9. Uit het voorgaande vloeit voort dat grief 2 slaagt.

Slotsom

10. De grieven 1 en 2 slagen; grief 3 faalt. Nadere bewijslevering door een der partijen is verder niet aan de orde.

Het vonnis van de rechtbank zal worden vernietigd. De vordering van [appellante] zal gedeeltelijk worden toegewezen, in die zin dat [geïntimeerde] zal worden veroordeeld om aan [appellante] 50% van de door haar geleden en nog te lijden schade te vergoeden, te vermeerderen met de wettelijke rente. Over de aard van die schade - materieel en/of immaterieel - kan het hof thans geen beslissing nemen. Hetgeen overigens is gevorderd kan in het licht van het voorgaande, niet voor toewijzing in aanmerking komen.

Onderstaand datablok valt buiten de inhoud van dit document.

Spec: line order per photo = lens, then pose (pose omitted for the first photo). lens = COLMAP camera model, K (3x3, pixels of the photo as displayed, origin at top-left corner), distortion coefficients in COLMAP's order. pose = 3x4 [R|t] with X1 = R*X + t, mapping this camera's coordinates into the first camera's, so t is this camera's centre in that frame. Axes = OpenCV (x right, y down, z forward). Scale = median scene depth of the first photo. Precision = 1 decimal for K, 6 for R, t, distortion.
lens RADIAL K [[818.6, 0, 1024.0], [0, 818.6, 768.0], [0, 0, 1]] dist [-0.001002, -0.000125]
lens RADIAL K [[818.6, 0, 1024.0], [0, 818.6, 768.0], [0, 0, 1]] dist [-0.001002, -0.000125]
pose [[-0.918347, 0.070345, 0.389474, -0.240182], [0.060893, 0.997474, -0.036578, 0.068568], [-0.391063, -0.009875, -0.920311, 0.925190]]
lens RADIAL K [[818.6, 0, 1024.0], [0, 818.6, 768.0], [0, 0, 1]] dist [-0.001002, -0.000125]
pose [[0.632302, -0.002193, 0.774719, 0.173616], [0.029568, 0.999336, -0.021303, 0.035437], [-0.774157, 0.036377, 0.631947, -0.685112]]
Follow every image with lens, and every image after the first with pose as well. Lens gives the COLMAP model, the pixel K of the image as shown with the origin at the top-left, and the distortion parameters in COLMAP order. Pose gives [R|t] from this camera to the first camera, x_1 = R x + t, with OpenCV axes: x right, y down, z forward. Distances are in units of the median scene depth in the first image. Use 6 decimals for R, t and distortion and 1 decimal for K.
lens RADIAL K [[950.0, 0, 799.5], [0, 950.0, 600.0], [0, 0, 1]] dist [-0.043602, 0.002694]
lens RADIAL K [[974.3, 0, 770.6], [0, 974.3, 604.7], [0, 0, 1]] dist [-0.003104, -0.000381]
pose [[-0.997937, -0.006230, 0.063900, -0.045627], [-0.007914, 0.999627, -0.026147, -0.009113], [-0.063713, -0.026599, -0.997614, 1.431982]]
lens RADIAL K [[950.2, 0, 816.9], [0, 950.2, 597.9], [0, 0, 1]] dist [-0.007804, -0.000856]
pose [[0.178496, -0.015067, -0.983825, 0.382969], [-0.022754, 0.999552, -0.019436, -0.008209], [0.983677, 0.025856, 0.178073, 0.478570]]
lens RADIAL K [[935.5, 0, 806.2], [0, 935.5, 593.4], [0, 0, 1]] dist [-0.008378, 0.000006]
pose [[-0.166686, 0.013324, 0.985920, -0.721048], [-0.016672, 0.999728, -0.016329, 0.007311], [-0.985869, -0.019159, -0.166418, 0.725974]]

Nu [appellante] de procespartij is wier stellingen die in overwegende mate het debat hebben beheerst, in rechte voor een belangrijk deel ingang hebben gevonden, zal [geïntimeerde] als de overwegend in het ongelijk te stellen partij worden veroordeeld tot betaling van de proceskosten van [appellante], zowel die van de eerste aanleg als die in hoger beroep.

Beslist wordt als volgt.

De beslissing

Het gerechtshof:

vernietigt het vonnis van de rechtbank Assen van 6 maart 2001;

en opnieuw rechtdoende:

veroordeelt [geïntimeerde] tot betaling van 50% van de door [appellante] geleden en nog te lijden schade als gevolg van het ongeval dat haar op 31 mei 1997 is overkomen, te vermeerderen met de wettelijke rente vanaf 31 mei 1997 tot aan de dag der algehele voldoening, nader op te maken bij staat en te vereffenen volgens de wet;

veroordeelt [geïntimeerde] in de kosten van de procedure en begroot die tot aan deze uitspraak aan de zijde van [appellante] op:

in eerste aanleg: Euro 224,73 aan verschotten en Euro 780,-- voor salaris van de procureur;

in hoger beroep: Euro 246,63aan verschotten en Euro 1.560,50 voor salaris van de procureur;

bepaalt dat van voormelde bedragen aan de griffier dient te worden voldaan

Euro 348,94 aan verschotten en Euro 2.340,50 voor salaris voor de procureur, rekeningnummer 19.23.25.841 t.n.v. DS 541 arrondissement Leeuwarden, die daarmee zal handelen overeenkomstig het bepaalde in artikel 57b (Oud) van het Wetboek van Burgerlijke Rechtsvordering;

verklaart dit arrest uitvoerbaar bij voorraad;

wijst af het meer of anders gevorderde.

Aldus gewezen door mrs. Knijp, voorzitter, Bax-Stegenga en De Bock, raden, en uitgesproken door mr Mollema, vice-president, lid van een enkelvoudige kamer, in tegenwoordigheid van mevrouw Mellink als griffier ter openbare terechtzitting van dit hof van woensdag 23 juli 2003.